_Work item_
Filter the entries below down to the lines that hold "SELATAN".

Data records
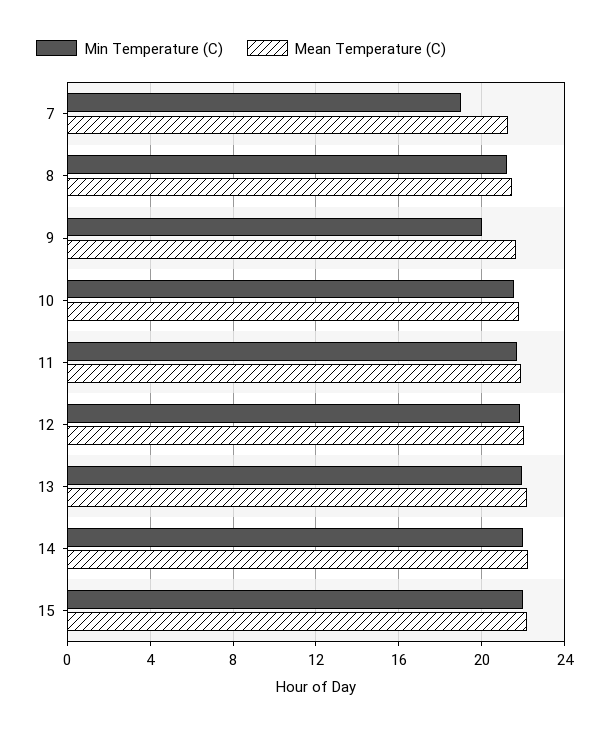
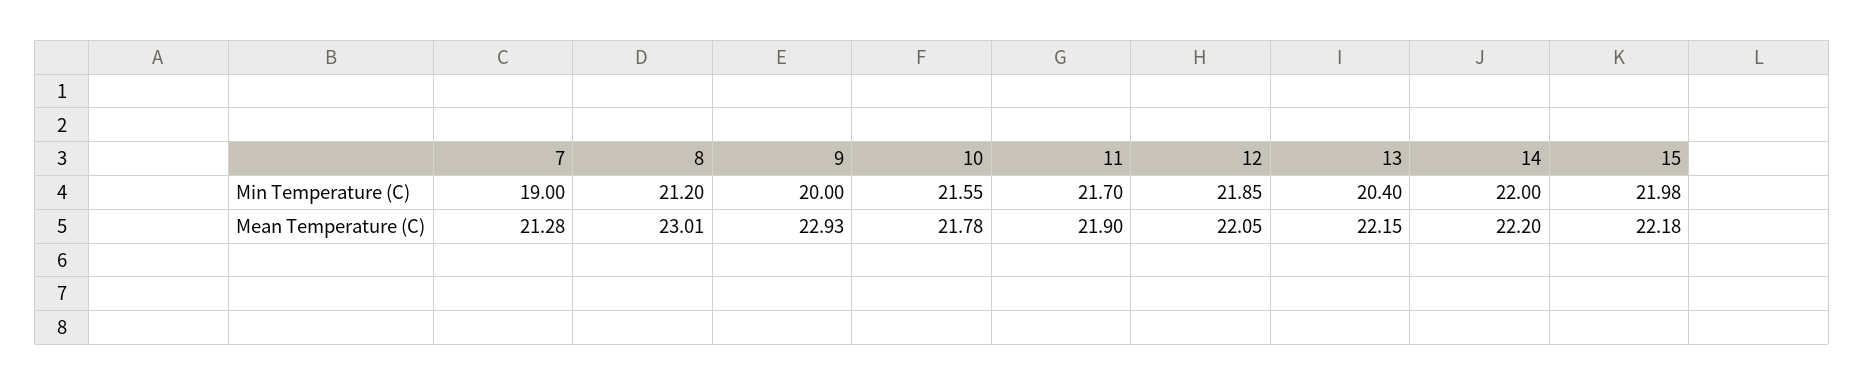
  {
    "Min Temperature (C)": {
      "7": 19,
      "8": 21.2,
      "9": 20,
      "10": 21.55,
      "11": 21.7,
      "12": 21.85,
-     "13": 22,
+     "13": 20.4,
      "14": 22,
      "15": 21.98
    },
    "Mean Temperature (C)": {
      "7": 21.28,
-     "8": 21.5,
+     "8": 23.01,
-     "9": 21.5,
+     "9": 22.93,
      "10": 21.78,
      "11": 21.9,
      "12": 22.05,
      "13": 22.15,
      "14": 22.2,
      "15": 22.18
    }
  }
...
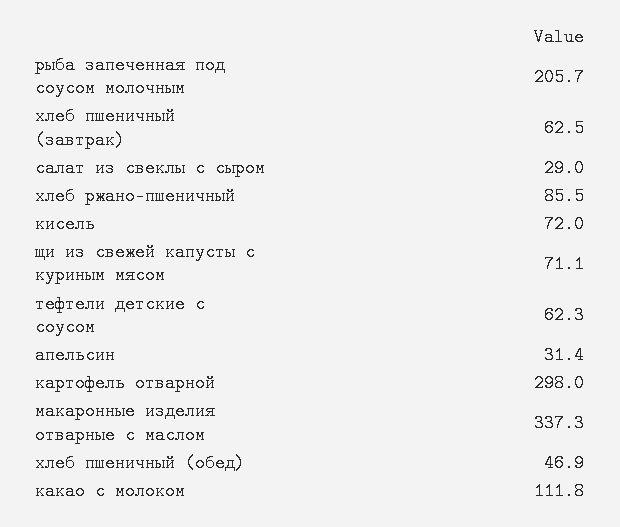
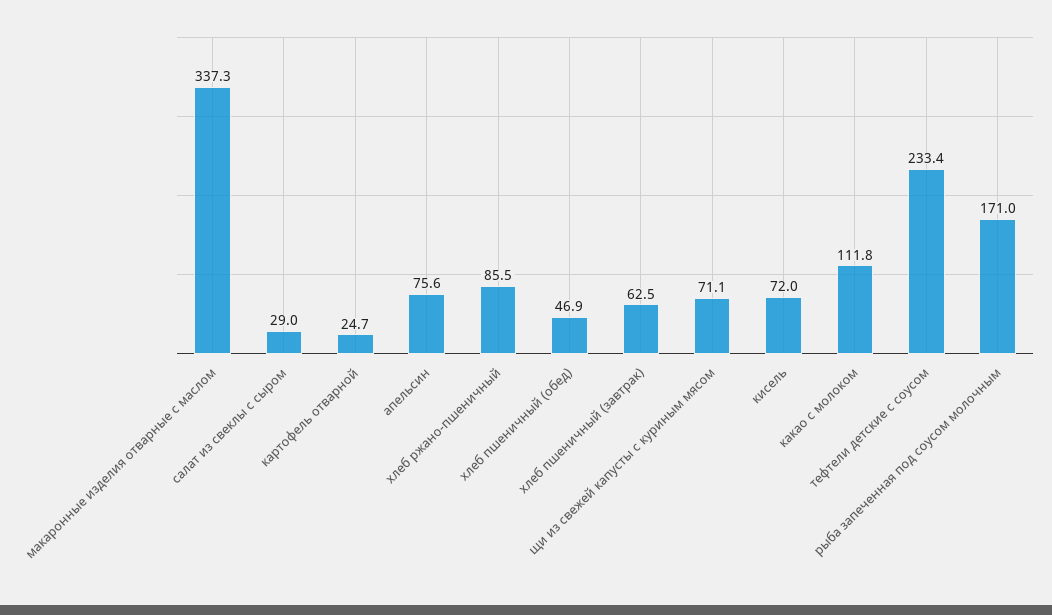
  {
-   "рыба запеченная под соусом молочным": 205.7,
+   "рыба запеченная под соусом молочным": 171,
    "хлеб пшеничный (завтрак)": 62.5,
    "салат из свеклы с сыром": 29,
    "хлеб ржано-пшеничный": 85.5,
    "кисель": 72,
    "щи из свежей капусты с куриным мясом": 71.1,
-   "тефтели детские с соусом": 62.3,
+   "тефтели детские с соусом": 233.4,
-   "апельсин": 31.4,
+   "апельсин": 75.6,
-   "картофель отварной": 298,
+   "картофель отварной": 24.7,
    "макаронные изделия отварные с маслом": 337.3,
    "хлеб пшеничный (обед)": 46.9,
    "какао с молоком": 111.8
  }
...
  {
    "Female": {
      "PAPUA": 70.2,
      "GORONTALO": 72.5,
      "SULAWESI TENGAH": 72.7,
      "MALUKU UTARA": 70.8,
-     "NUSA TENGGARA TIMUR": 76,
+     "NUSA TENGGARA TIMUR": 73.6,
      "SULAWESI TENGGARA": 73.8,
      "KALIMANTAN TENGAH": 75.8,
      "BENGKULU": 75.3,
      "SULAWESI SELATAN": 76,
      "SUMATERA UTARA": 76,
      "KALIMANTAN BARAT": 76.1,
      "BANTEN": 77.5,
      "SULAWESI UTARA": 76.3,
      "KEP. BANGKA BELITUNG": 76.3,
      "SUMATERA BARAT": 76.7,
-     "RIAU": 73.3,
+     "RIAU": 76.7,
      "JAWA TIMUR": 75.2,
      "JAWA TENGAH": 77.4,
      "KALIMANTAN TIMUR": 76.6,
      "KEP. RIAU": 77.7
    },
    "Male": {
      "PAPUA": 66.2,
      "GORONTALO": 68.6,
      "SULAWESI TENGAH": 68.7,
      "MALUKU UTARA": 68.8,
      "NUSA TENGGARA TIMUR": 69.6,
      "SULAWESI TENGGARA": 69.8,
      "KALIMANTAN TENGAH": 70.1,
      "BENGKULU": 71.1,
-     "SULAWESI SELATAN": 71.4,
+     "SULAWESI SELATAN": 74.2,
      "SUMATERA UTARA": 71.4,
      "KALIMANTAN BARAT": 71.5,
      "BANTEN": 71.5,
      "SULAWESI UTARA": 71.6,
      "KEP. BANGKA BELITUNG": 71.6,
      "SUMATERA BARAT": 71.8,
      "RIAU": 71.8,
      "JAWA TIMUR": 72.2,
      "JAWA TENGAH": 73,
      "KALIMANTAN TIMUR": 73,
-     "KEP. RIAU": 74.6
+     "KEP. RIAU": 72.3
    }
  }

_Solution to the problem_
      "SULAWESI SELATAN": 76,
-     "SULAWESI SELATAN": 71.4,
+     "SULAWESI SELATAN": 74.2,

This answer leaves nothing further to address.